#### Your objective:
Give back the line below containing "index pip: (87, 151)" and every later line, exactly.

#### Entries supplied:
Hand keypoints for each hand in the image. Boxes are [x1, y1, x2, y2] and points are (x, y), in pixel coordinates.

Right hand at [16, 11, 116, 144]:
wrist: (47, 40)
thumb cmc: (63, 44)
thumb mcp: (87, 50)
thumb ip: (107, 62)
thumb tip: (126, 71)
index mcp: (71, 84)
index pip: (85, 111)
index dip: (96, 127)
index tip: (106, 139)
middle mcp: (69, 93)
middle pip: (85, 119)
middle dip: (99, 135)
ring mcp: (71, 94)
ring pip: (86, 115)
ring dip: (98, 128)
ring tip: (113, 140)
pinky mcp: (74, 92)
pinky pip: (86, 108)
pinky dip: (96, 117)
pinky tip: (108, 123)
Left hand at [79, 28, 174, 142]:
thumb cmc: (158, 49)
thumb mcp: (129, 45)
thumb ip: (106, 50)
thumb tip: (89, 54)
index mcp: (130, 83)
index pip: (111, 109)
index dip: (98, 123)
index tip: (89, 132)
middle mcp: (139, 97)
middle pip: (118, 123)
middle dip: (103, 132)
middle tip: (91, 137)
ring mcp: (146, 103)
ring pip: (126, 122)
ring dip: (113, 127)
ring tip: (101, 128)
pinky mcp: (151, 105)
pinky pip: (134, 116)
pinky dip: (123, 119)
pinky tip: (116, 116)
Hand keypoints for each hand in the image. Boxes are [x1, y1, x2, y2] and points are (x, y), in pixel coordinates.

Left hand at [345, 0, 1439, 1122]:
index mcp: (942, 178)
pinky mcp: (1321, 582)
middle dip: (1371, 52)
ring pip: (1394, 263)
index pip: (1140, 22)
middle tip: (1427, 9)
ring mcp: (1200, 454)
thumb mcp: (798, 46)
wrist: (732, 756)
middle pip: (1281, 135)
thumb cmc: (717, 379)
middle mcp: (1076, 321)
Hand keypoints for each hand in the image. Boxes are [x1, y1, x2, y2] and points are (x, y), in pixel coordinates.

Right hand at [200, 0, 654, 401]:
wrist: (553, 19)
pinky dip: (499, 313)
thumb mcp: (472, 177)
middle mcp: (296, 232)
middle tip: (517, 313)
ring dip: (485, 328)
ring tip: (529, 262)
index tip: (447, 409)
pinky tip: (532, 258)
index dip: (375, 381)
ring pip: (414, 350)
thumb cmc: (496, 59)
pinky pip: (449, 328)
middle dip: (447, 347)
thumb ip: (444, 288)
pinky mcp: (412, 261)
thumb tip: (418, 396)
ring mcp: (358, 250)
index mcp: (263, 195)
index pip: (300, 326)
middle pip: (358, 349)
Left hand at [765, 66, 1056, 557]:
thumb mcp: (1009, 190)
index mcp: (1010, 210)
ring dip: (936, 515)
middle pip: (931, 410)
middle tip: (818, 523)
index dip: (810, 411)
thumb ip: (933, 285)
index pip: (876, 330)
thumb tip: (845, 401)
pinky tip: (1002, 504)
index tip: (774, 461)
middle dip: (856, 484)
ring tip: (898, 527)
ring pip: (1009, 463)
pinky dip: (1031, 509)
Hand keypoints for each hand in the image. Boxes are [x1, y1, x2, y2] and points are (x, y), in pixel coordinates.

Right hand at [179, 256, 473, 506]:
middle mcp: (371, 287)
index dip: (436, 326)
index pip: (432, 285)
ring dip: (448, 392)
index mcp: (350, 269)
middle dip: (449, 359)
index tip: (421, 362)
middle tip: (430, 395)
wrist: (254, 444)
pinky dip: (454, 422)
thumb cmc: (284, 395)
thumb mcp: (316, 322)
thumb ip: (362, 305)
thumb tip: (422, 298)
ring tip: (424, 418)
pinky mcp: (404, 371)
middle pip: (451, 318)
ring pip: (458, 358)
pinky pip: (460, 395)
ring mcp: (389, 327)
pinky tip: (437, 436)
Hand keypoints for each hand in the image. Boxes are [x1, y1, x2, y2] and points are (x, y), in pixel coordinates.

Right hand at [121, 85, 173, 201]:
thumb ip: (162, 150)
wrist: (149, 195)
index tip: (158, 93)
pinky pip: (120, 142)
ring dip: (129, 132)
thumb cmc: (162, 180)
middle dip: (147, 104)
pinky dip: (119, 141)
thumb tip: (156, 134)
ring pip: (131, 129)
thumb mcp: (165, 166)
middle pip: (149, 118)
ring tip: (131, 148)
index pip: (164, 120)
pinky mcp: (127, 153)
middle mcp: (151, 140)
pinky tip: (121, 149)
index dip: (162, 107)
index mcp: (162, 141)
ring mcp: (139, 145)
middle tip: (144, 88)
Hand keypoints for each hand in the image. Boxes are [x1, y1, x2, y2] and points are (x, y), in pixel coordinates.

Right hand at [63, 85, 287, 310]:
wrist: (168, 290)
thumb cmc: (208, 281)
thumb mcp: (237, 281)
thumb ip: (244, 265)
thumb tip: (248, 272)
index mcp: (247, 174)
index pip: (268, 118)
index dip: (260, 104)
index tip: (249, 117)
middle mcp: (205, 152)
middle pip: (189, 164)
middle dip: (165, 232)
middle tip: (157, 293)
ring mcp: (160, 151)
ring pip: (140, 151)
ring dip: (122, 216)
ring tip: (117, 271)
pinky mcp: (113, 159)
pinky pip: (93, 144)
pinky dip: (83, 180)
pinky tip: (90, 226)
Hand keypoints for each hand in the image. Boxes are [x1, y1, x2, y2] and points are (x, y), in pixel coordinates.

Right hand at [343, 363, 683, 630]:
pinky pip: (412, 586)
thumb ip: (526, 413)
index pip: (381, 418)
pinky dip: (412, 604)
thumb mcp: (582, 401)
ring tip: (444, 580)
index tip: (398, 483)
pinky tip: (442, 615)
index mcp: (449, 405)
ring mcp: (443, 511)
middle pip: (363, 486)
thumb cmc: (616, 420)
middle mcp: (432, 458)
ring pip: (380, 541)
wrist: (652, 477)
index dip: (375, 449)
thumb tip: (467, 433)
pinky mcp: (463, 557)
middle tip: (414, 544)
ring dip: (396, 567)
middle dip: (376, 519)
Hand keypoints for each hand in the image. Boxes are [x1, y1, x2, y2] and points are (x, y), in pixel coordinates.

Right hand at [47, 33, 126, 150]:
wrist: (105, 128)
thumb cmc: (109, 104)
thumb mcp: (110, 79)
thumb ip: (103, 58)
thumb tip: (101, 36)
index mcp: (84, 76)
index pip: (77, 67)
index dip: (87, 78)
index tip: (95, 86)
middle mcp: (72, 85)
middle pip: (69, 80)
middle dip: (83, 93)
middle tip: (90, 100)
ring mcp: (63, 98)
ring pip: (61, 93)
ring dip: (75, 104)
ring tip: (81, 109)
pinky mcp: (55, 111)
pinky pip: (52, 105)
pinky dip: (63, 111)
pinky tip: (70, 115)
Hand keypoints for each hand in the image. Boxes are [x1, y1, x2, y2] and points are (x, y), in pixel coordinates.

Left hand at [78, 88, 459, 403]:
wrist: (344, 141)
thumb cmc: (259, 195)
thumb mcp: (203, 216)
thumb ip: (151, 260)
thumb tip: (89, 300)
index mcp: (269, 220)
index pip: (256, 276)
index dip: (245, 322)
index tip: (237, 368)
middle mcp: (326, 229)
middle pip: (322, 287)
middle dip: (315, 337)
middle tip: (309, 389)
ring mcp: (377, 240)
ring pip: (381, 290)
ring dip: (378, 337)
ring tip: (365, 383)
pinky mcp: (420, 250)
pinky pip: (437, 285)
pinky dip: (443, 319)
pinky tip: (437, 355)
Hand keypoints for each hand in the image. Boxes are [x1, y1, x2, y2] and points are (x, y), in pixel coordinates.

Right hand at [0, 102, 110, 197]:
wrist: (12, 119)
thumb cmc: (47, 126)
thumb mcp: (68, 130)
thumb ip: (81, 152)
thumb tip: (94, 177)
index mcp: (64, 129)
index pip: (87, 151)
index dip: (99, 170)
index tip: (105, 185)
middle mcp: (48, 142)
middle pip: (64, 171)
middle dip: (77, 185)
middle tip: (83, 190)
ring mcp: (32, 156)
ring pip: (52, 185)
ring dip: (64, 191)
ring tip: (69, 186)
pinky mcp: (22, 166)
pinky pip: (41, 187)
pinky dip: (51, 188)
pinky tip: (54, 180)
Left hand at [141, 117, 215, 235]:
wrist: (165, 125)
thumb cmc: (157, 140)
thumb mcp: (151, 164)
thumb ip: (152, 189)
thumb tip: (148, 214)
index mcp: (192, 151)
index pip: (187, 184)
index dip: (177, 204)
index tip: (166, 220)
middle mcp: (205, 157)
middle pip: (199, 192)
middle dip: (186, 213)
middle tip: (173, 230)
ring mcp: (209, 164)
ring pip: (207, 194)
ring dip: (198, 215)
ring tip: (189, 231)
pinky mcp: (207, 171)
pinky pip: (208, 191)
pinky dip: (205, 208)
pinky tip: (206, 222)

#### Answer to the problem:
index pip: (87, 151)
index dip: (99, 170)
index tip: (105, 185)
middle mcp: (48, 142)
middle pip: (64, 171)
middle dip: (77, 185)
middle tip: (83, 190)
ring mcp: (32, 156)
ring pip: (52, 185)
ring dip: (64, 191)
ring tip: (69, 186)
pinky mcp: (22, 166)
pinky pip: (41, 187)
pinky dip: (51, 188)
pinky tip: (54, 180)
Left hand at [141, 117, 215, 235]:
wrist: (165, 125)
thumb cmc: (157, 140)
thumb mcp: (151, 164)
thumb ip: (152, 189)
thumb tip: (148, 214)
index mcp: (192, 151)
index pip: (187, 184)
index dip: (177, 204)
index tip: (166, 220)
middle mcp: (205, 157)
middle pip: (199, 192)
middle dip: (186, 213)
middle tip: (173, 230)
ring mcp: (209, 164)
ring pip: (207, 194)
ring dip: (198, 215)
ring tip: (189, 231)
pinky mcp: (207, 171)
pinky pip: (208, 191)
pinky dip: (205, 208)
pinky tip: (206, 222)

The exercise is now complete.